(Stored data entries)
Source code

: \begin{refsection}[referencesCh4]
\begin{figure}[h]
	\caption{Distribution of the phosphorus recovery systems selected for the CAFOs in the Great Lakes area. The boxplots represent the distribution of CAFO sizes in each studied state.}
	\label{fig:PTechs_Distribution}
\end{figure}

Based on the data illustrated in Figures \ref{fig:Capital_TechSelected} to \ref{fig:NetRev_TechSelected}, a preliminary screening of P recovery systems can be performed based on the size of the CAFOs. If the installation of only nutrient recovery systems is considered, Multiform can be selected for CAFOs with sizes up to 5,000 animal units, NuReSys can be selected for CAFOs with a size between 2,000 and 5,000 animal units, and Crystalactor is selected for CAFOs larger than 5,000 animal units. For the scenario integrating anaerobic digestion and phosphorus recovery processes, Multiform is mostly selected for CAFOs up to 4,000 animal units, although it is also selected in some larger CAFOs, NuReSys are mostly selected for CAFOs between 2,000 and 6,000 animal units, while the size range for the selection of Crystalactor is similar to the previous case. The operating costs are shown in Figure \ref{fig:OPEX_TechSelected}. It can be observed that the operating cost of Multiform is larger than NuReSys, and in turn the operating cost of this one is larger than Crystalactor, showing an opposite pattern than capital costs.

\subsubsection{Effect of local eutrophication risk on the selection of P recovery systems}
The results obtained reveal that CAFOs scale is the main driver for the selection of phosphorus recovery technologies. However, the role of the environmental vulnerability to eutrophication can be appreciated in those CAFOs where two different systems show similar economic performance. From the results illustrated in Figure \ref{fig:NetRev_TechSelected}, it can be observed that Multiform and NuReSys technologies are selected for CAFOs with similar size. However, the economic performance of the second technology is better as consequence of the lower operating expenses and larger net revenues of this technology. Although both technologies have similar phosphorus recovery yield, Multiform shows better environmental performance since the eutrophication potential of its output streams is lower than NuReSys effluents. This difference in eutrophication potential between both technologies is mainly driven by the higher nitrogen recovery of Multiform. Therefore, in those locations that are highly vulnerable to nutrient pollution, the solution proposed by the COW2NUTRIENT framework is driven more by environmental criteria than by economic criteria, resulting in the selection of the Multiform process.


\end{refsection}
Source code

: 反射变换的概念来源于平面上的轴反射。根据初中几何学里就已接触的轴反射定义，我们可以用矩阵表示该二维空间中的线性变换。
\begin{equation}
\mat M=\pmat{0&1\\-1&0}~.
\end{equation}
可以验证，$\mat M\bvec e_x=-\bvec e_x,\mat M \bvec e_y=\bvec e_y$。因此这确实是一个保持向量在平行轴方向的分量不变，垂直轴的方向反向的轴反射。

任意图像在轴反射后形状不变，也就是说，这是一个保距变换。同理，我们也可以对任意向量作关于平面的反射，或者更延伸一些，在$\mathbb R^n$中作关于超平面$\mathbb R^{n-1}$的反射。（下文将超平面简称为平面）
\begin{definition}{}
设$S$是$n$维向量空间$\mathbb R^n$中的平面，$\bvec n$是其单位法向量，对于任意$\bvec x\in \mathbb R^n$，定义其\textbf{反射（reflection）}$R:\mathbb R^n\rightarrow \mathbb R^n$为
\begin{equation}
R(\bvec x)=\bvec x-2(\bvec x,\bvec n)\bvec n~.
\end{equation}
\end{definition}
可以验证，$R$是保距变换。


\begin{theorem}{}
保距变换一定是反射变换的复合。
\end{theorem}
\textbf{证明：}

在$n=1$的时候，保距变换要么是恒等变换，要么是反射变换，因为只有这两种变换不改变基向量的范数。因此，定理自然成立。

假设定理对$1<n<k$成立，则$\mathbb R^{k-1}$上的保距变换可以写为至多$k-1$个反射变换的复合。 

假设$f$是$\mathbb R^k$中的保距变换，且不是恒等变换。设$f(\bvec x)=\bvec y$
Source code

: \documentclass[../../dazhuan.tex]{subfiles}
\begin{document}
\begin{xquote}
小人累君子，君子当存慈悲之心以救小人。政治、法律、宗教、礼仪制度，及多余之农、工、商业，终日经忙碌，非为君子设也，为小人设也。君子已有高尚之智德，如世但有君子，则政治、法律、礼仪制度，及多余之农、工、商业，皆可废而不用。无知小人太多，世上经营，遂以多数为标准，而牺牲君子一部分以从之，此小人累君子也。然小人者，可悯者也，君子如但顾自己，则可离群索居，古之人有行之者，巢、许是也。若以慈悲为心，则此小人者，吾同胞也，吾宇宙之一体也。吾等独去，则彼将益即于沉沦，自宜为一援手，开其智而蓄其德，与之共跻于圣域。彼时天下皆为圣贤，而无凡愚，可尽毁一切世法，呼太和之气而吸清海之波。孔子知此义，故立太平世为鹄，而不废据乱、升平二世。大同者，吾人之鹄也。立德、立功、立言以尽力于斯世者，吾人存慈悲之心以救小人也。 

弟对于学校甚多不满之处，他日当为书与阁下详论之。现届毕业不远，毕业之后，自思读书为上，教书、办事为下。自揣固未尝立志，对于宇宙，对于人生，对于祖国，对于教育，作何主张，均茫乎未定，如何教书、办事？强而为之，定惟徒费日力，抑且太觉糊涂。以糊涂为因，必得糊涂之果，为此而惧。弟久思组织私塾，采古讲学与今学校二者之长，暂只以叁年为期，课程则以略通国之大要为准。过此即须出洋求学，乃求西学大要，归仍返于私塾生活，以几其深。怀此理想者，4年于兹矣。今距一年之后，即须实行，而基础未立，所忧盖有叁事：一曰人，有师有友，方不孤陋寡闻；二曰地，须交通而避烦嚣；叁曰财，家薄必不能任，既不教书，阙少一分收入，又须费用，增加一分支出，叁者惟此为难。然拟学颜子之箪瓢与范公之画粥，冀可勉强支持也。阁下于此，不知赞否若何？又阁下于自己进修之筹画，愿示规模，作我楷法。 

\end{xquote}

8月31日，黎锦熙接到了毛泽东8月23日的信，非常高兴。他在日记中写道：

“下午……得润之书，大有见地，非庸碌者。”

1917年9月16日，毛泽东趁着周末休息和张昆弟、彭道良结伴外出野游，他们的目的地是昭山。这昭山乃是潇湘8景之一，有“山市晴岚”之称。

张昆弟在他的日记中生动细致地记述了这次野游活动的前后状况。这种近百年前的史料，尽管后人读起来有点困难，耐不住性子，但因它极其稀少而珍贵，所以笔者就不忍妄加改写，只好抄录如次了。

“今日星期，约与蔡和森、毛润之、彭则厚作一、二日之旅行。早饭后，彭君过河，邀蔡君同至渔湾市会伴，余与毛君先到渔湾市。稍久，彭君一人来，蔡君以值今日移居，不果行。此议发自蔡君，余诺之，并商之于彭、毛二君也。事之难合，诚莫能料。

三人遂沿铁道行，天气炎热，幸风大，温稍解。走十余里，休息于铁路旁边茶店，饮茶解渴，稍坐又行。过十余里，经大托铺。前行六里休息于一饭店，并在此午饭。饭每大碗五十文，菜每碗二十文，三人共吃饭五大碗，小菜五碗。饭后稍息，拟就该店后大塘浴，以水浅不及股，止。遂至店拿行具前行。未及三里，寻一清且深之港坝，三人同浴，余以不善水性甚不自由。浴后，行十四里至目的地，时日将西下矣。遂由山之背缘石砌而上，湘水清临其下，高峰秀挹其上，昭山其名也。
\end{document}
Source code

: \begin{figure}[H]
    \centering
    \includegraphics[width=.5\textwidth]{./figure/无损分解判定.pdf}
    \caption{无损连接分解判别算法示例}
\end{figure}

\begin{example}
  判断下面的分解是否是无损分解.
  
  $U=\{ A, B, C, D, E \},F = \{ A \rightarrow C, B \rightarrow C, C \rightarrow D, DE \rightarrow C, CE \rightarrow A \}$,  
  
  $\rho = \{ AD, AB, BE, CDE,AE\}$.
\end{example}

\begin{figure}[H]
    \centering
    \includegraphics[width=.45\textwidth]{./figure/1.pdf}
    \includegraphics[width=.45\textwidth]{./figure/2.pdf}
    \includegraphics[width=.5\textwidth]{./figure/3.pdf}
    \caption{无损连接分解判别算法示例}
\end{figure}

* WHAT YOU ARE ASKED TO DO
Within the data above, pick out all lines holding the word "mathbb".

* ANSWER BELOW
任意图像在轴反射后形状不变，也就是说，这是一个保距变换。同理，我们也可以对任意向量作关于平面的反射，或者更延伸一些，在$\mathbb R^n$中作关于超平面$\mathbb R^{n-1}$的反射。（下文将超平面简称为平面）
设$S$是$n$维向量空间$\mathbb R^n$中的平面，$\bvec n$是其单位法向量，对于任意$\bvec x\in \mathbb R^n$，定义其\textbf{反射（reflection）}$R:\mathbb R^n\rightarrow \mathbb R^n$为
假设定理对$1<n<k$成立，则$\mathbb R^{k-1}$上的保距变换可以写为至多$k-1$个反射变换的复合。 
假设$f$是$\mathbb R^k$中的保距变换，且不是恒等变换。设$f(\bvec x)=\bvec y$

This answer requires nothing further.